Electrical limits and HV engineering

  • Present HVDC projects top out around 1.1 MV; jumping to 14 MV is viewed as orders‑of‑magnitude harder, not a linear extrapolation.
  • Dielectric strength numbers are disputed: unit confusion (MV/m vs MV/mm) and claims that realistic, derated strengths for fused silica (~tens of MV/m) would drastically reduce feasible voltage.
  • Designing breakers, converters, and transformers at 14 MV is seen as near‑fantasy; even existing multi‑hundred‑kV equipment is enormous and complex.
  • Some argue you’d avoid ultra‑high‑voltage switchgear entirely and treat the cable as a sacrificial “fuse,” though others question the economics and safety of that.

Manufacturing and deployment practicality

  • Onboard continuous glass‑coating and quenching is criticized: rapid cooling induces large internal stresses, and annealing in a moving ship environment may be unrealistic.
  • Questions about extrusion rate, cable weight versus ship capacity, and whether simply using much thicker plastic insulation and bigger cable‑laying ships is cheaper and more robust.

Repairability, security, and reliability

  • Subsea cables already fail regularly from anchors and fishing; a brittle, unpatchable glass dielectric at planetary scale is seen as extremely fragile and attractive for sabotage.
  • Some repair schemes (pre‑weakened sections, spare cable loops, epoxy joints) are floated but judged comparable in cost to just laying redundant conventional cables.

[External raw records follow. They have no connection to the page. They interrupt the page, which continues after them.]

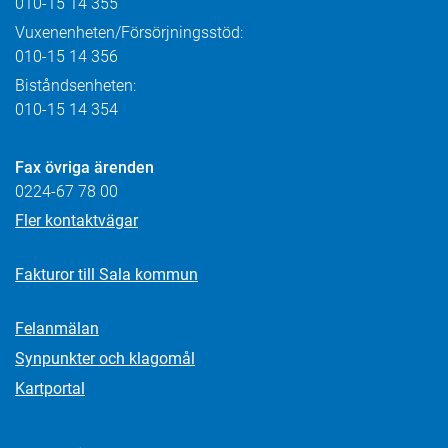
010-15 14 355
Vuxenenheten/Försörjningsstöd:
010-15 14 356
Biståndsenheten:
010-15 14 354
Fax övriga ärenden
0224-67 78 00
Fler kontaktvägar
Fakturor till Sala kommun
Felanmälan
Synpunkter och klagomål
Kartportal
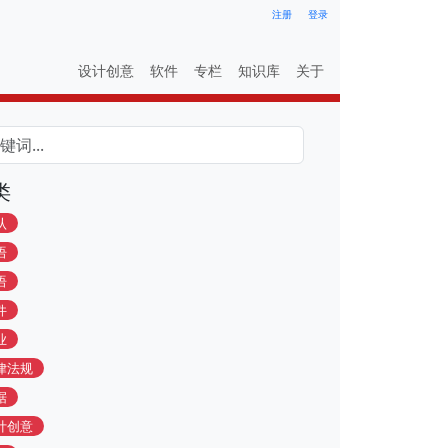
注册
登录
设计创意
软件
专栏
知识库
关于
类
认
语
语
件
业
律法规
据
计创意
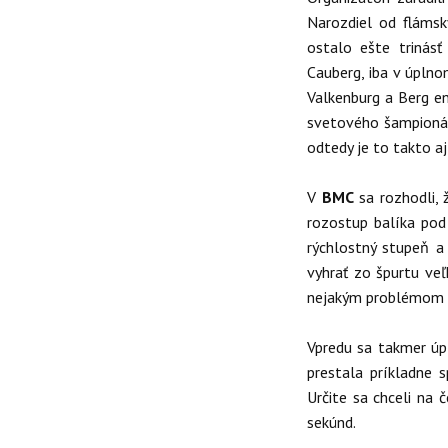
Narozdiel od flámsky
ostalo ešte trinásť
Cauberg, iba v úplno
Valkenburg a Berg en
svetového šampionátu
odtedy je to takto aj
V
BMC
sa rozhodli,
rozostup balíka pod 
rýchlostný stupeň a 
vyhrať zo špurtu veľ
nejakým problémom 
Vpredu sa takmer úpl
prestala príkladne s
Určite sa chceli na 
sekúnd.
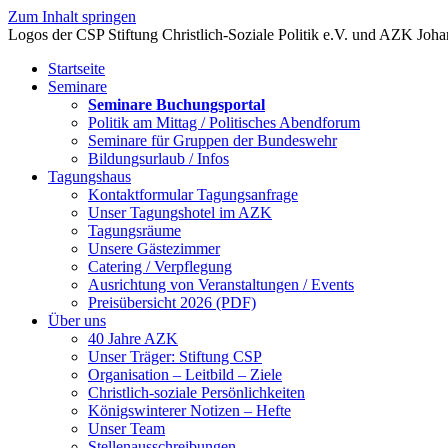
Zum Inhalt springen
Startseite
Seminare
Seminare Buchungsportal
Politik am Mittag / Politisches Abendforum
Seminare für Gruppen der Bundeswehr
Bildungsurlaub / Infos
Tagungshaus
Kontaktformular Tagungsanfrage
Unser Tagungshotel im AZK
Tagungsräume
Unsere Gästezimmer
Catering / Verpflegung
Ausrichtung von Veranstaltungen / Events
Preisübersicht 2026 (PDF)
Über uns
40 Jahre AZK
Unser Träger: Stiftung CSP
Organisation – Leitbild – Ziele
Christlich-soziale Persönlichkeiten
Königswinterer Notizen – Hefte
Unser Team
Stellenausschreibungen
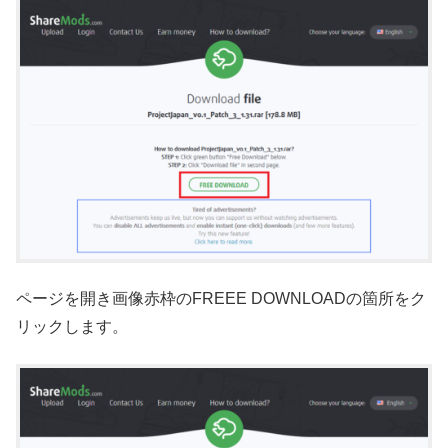
ページを開き画像赤枠のFREEE DOWNLOADの箇所をク
リックします。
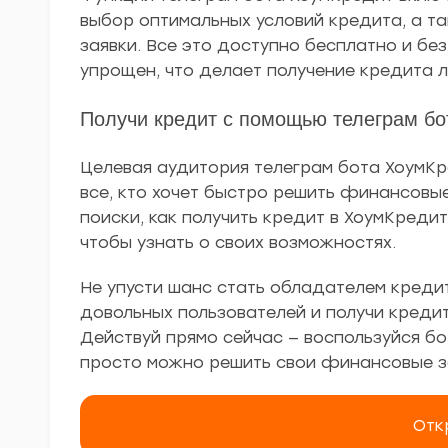
выбор оптимальных условий кредита, а т
заявки. Все это доступно бесплатно и бе
упрощен, что делает получение кредита л
Получи кредит с помощью телеграм бо
Целевая аудитория телеграм бота ХоумКр
все, кто хочет быстро решить финансовые
поиски, как получить кредит в ХоумКреди
чтобы узнать о своих возможностях.
Не упусти шанс стать обладателем креди
довольных пользователей и получи кредит
Действуй прямо сейчас — воспользуйся бо
просто можно решить свои финансовые з
Отк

Use cases, economics, and alternatives

  • Disagreement on “need”: some claim only a few geographies (e.g. large east‑west imbalances) justify extreme long‑distance transmission; others say the US and Europe already underbuild transmission.
  • Advocates see cheap HVDC plus renewables and storage as potentially undercutting nuclear; others argue nuclear and more localized grids are more realistic.
  • Political feasibility and international cooperation are viewed as at least as hard as the engineering.